On legislative history, I would look at
legislative history. John is right. We do differ on
that. We agree that legislative history is not
authoritative in the way that judges and law professors
used to say before the John Manning article, but I think
legislative history has three different kinds of utility.
And I think judges ought to look at it.
One is factual. So we're in agreement on that.
And I think the meaning of terms, you can often see how
did these legislators use the term "vehicle" in their
debates. How did they use the term "labor" in the Holy
Trinity statute? So I agree with John on that. But I
would also look at legislative history for statutory
purpose.
Generally speaking, there would be a fair
amount of agreement, and if there's not, then it's not so
useful, on what is the core purpose of the statute and
how much did Congress really want to sacrifice for this.
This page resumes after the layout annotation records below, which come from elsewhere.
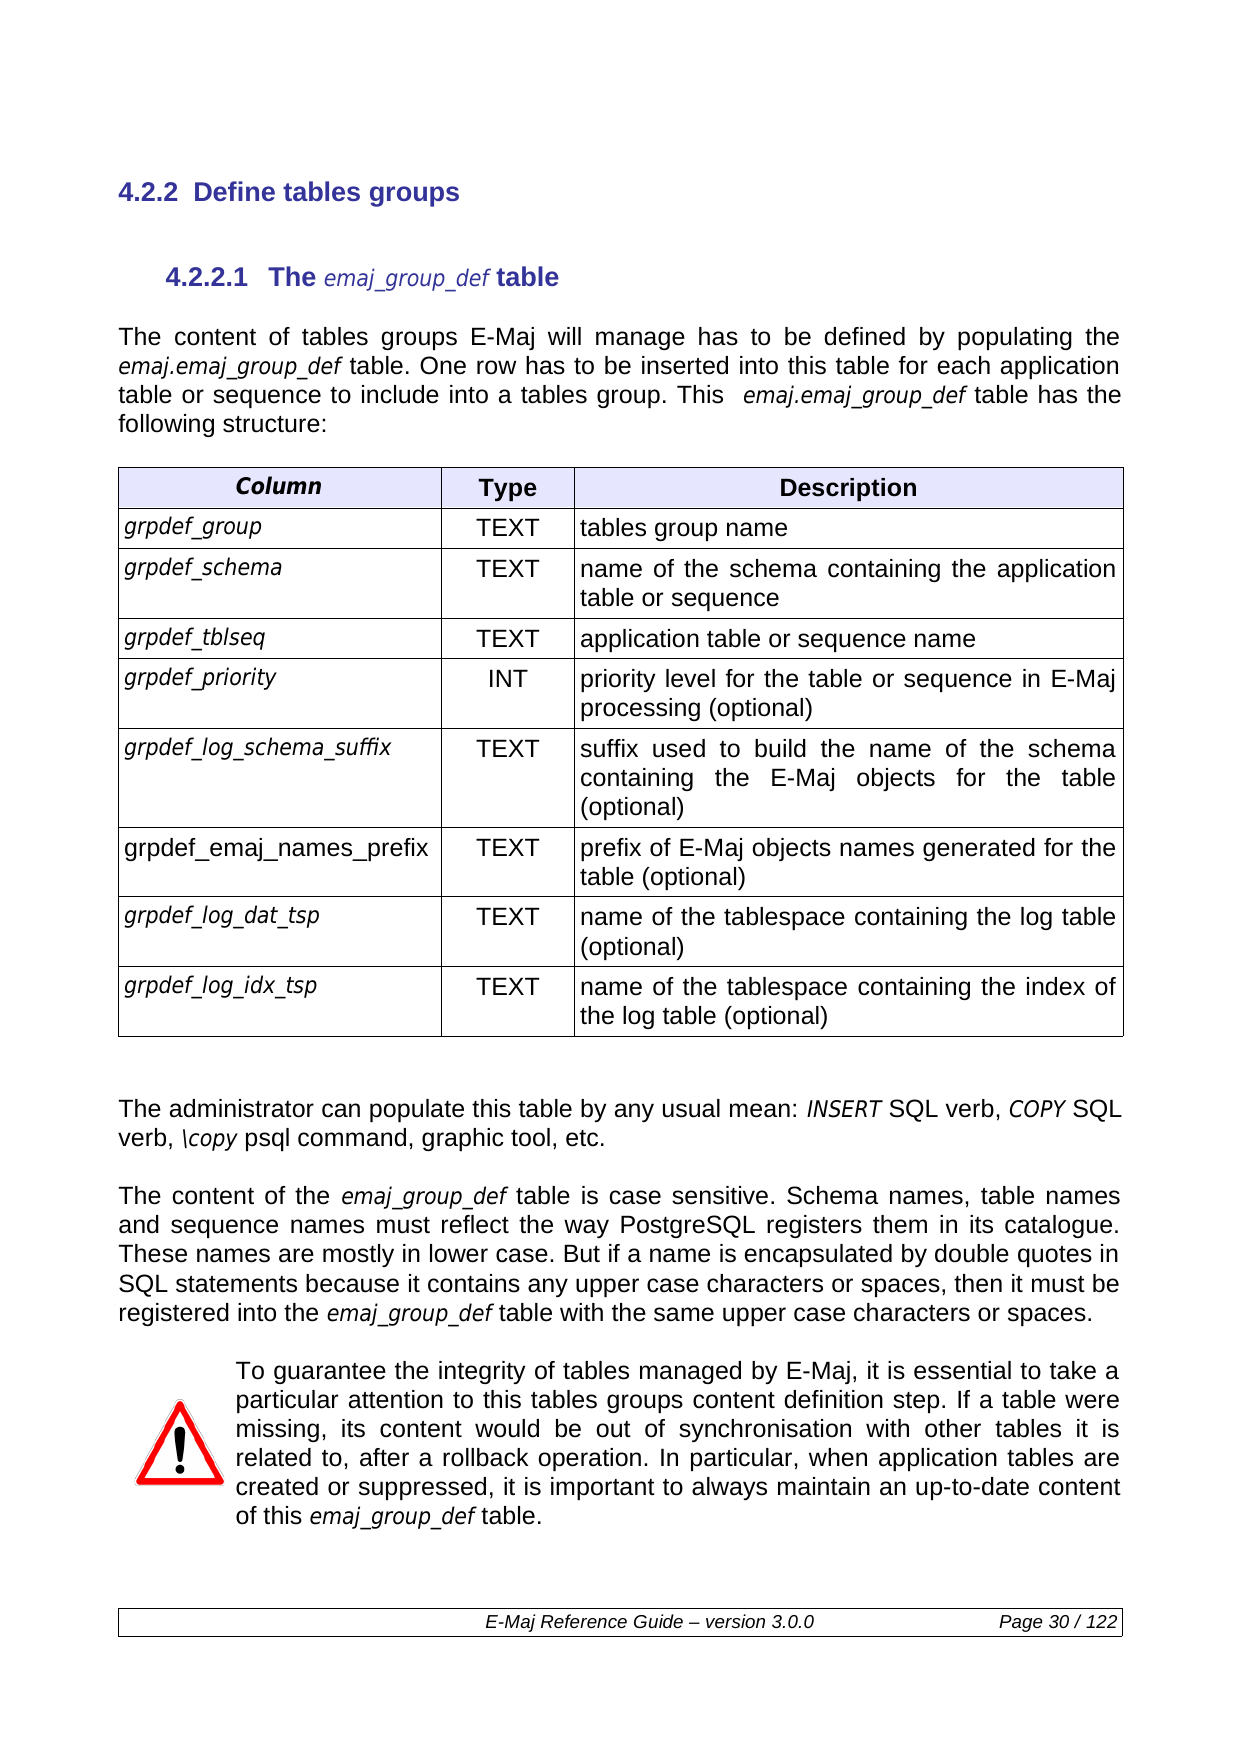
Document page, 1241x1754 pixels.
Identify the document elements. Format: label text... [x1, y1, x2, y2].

table_cell TEXT [442, 729, 574, 827]
table_cell grpdef_priority [119, 659, 441, 728]
text The content of tables groups E-Maj will manage has to be defined by populating the emaj.emaj_group_def table. One row has to be inserted into this table for each application table or sequence to include into a tables group. This emaj.emaj_group_def table has the following structure: [118, 321, 1122, 438]
table_cell priority level for the table or sequence in E-Maj processing (optional) [575, 659, 1123, 728]
table_cell grpdef_tblseq [119, 619, 441, 658]
table_header Description [575, 468, 1123, 507]
text The content of the emaj_group_def table is case sensitive. Schema names, table names and sequence names must reflect the way PostgreSQL registers them in its catalogue. These names are mostly in lower case. But if a name is encapsulated by double quotes in SQL statements because it contains any upper case characters or spaces, then it must be registered into the emaj_group_def table with the same upper case characters or spaces. [118, 1181, 1122, 1327]
table_cell application table or sequence name [575, 619, 1123, 658]
subtitle The emaj_group_def table [165, 261, 1122, 292]
table_cell TEXT [442, 509, 574, 548]
table_cell TEXT [442, 549, 574, 618]
table_cell name of the tablespace containing the index of the log table (optional) [575, 967, 1123, 1036]
subtitle Define tables groups [118, 176, 1122, 207]
table_cell grpdef_log_schema_suffix [119, 729, 441, 827]
table_cell TEXT [442, 897, 574, 966]
table_header Column [119, 468, 441, 507]
table_cell grpdef_emaj_names_prefix [119, 828, 441, 896]
table_cell TEXT [442, 828, 574, 896]
table_header Type [442, 468, 574, 507]
picture [134, 1399, 225, 1486]
table_cell TEXT [442, 619, 574, 658]
text To guarantee the integrity of tables managed by E-Maj, it is essential to take a particular attention to this tables groups content definition step. If a table were missing, its content would be out of synchronisation with other tables it is related to, after a rollback operation. In particular, when application tables are created or suppressed, it is important to always maintain an up-to-date content of this emaj_group_def table. [235, 1356, 1122, 1530]
table_cell TEXT [442, 967, 574, 1036]
table_cell grpdef_group [119, 509, 441, 548]
text The administrator can populate this table by any usual mean: INSERT SQL verb, COPY SQL verb, \copy psql command, graphic tool, etc. [118, 1094, 1122, 1152]
table_cell name of the tablespace containing the log table (optional) [575, 897, 1123, 966]
table_cell grpdef_schema [119, 549, 441, 618]
table_cell name of the schema containing the application table or sequence [575, 549, 1123, 618]
table_cell INT [442, 659, 574, 728]
table_cell suffix used to build the name of the schema containing the E-Maj objects for the table (optional) [575, 729, 1123, 827]
table_cell grpdef_log_dat_tsp [119, 897, 441, 966]
table_cell prefix of E-Maj objects names generated for the table (optional) [575, 828, 1123, 896]
table_cell grpdef_log_idx_tsp [119, 967, 441, 1036]
table_cell tables group name [575, 509, 1123, 548]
So you can tell both purpose, and maybe purposes, and
intensity from the legislative history. And I do firmly
agree with the honest agent or the faithful agent model
that you are not a faithful agent unless you understand
and try to understand what is their project, what are
their assumptions, what are their norms, how much did
they want to pursue them? And I think you get more
traction usually by looking at the legislative history.
And then thirdly, I think you can discern from
the legislative history some of the deals that were made.
You have to read it critically. You have to read with an
appreciation of strategic behavior, the whole business,
so this is the least reliable, I completely agree, but
there is goes to weight. It's admissible and it goes to
weight.
And if you argue, if you want to argue judges
can't do that, I will say I completely disagree, but I
think you have to be a really smart judge. You read
opinions by Judge Posner and Justice Stevens to mention
simply two of the more brilliant ones, and those people
are able to do brilliant and illuminating exegeses of
statutory deals and legislative history.
And I think that is useful information, not
always dispositive, and maybe not even trumping text,
even ambiguous text. But I think from the point of view
of both the pragmatist and the faithful agent, that this
is relevant information for a cloistered Article III
judge to have.
MR. MOLOT: We're over our time. Join me in
thanking Professors Manning and Eskridge.